• [Source passage]
God sent prophets throughout the first covenant to encourage the Israelites to follow the Commandments and to point out their crimes when they refused. The same happened during the new covenant when Jesus and the apostles made their witness. The two witnesses could be a symbolic reference to the Old Testament prophets and the New Testament prophets. The greatest Old Testament prophet is John the Baptist (Matt. 11:11). The greatest New Testament prophet is, naturally, Jesus Christ. The chief representatives, therefore, of both testaments were present when Revelation was first preached. Unbelievers killed both of them. Jesus rose from the dead and went to heaven (Acts 1:9–11). When Christ's soul ascended into heaven immediately after his death, he took the souls of those who died righteous before him. This would include John the Baptist. Forty days later, the resurrected Jesus ascended bodily into heaven in full view of his apostles and disciples.
Humans cannot perceive individual souls, but angels and the fallen angels can. Jesus took the soul of John the Baptist to heaven in a way that does not escape detection by Satan and the fallen angels. The souls of those marked by baptism who die righteous after the resurrection of Christ are also taken to heaven.
One last parallel: when this occurred, minutes after the death of Jesus, a strong earthquake terrified the city. Dead people really did rise from their tombs and appeared to many (Matt. 27:51–3).
REVELATION 11:15–18
15 And the seventh angel sounded the trumpet: and there were great voices in heaven saying: The kingdom
of this world is become our Lord's and his Christ's, and he shall reign for ever and ever. Amen.
16 And the four and twenty ancients, who sit on their seats in the sight of God, fell on their faces and adored God, saying:
17 We give thee thanks, O Lord God Almighty, who art, and who wast, and who art to come: because thou hast taken
to thee thy great power, and thou hast reigned.

Data excerpts
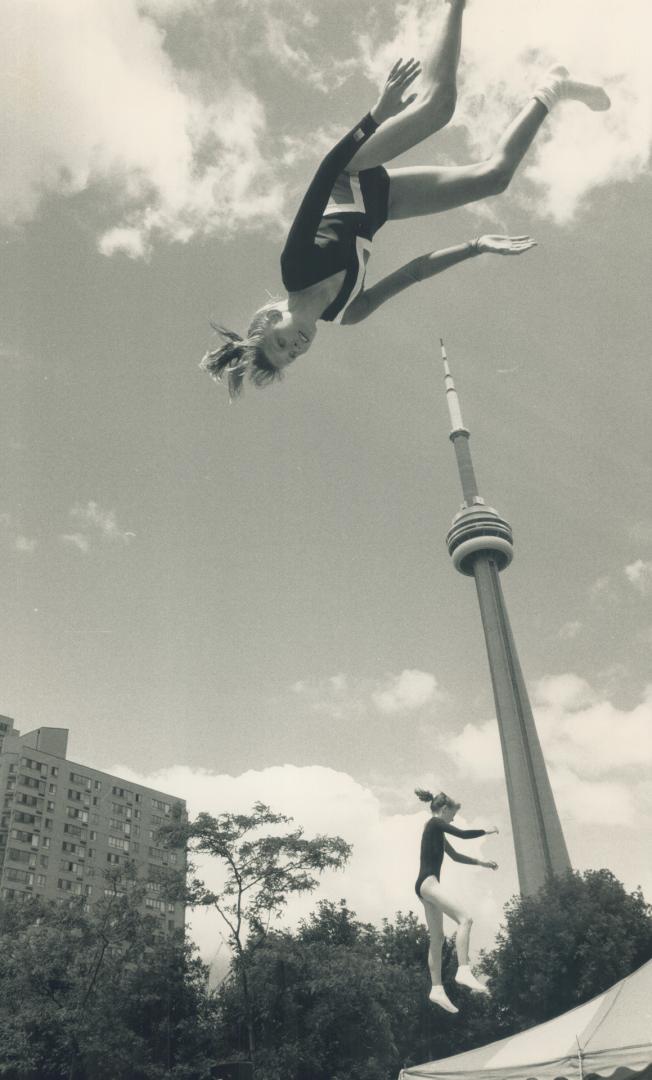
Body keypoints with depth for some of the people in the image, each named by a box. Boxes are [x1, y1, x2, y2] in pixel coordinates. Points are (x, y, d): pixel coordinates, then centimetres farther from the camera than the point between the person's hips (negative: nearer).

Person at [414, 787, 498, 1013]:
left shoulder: (438, 831, 25)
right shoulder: (435, 823, -4)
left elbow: (455, 856, 31)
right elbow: (463, 834, -11)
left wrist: (483, 863, 28)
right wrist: (487, 831, 5)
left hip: (427, 885, 11)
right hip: (428, 882, -11)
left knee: (437, 939, 7)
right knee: (465, 919, -22)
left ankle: (437, 989, 6)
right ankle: (463, 971, -31)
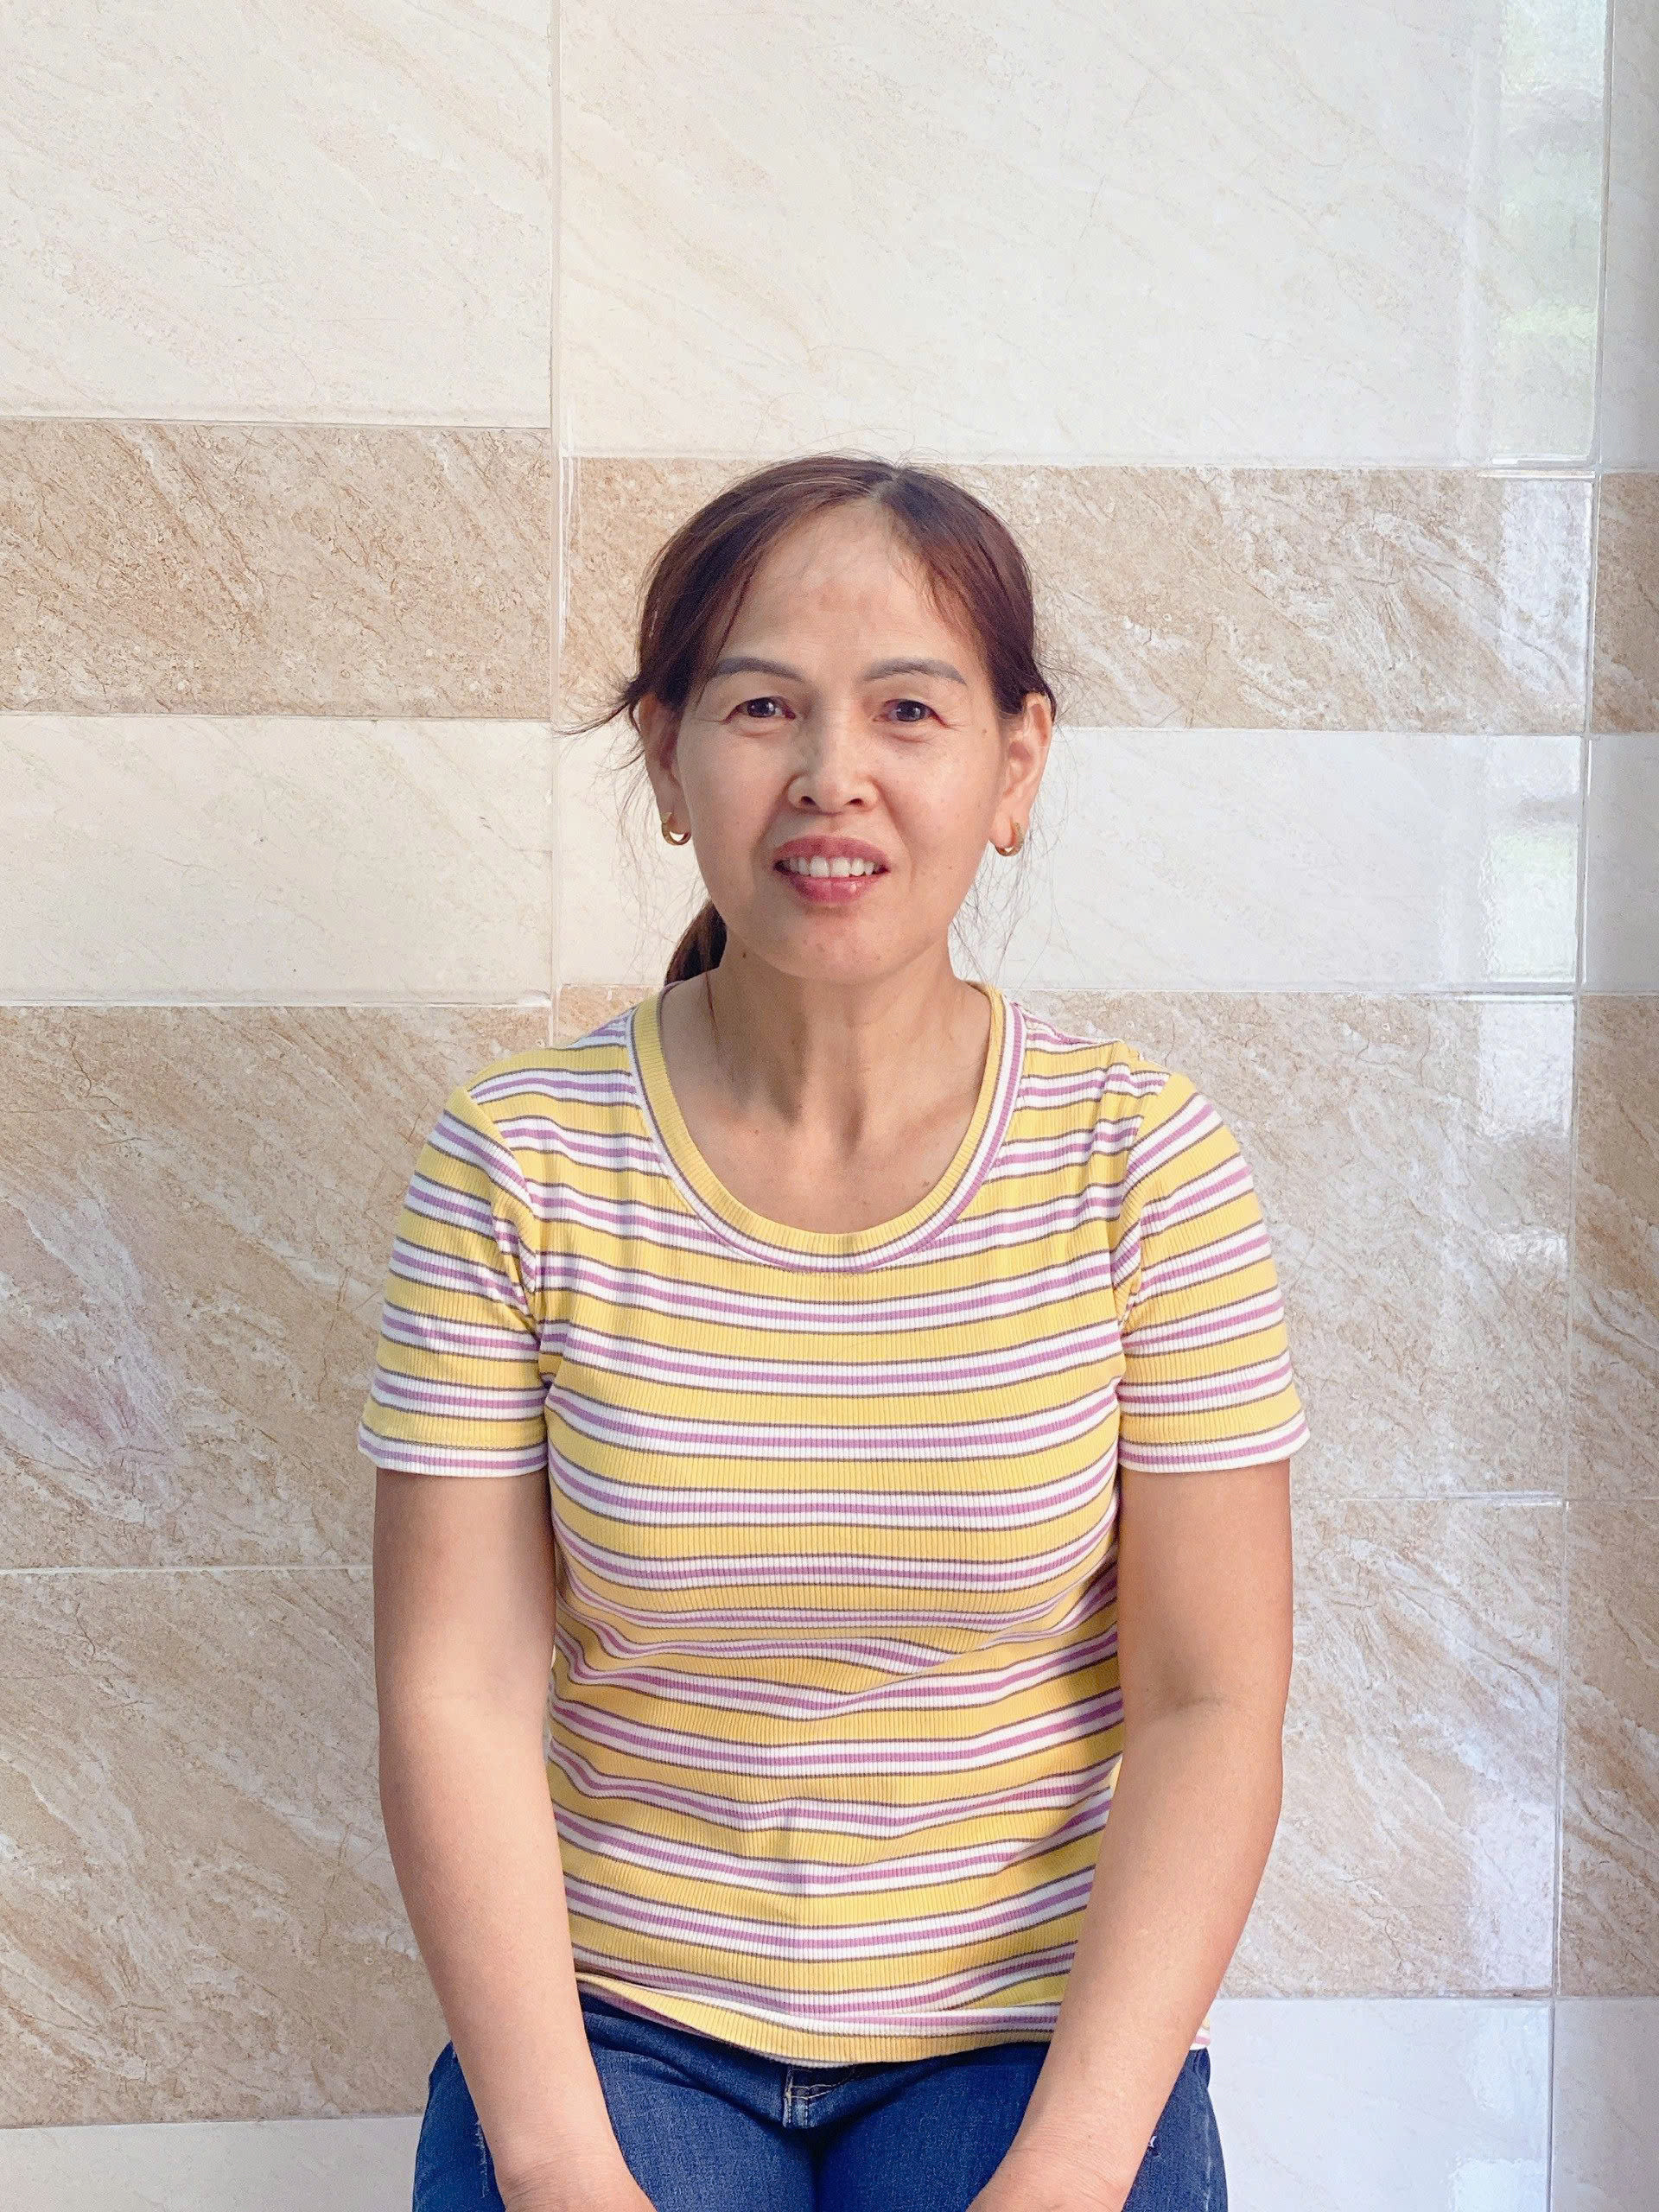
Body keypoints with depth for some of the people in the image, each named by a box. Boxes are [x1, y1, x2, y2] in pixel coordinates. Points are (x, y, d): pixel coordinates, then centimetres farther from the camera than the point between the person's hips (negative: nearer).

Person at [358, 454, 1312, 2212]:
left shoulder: (1141, 1161, -6)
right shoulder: (514, 1162, -6)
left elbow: (1211, 1706, -6)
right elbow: (456, 1696, -7)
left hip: (1032, 2026, 0)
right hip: (611, 2015, 0)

• [Exercise objective] Type out the stretch from "One last parallel: when" through "many (Matt. 27:51–3)." in the passage on the two witnesses.

• [Task answer]
One last parallel: when this occurred, minutes after the death of Jesus, a strong earthquake terrified the city. Dead people really did rise from their tombs and appeared to many (Matt. 27:51–3).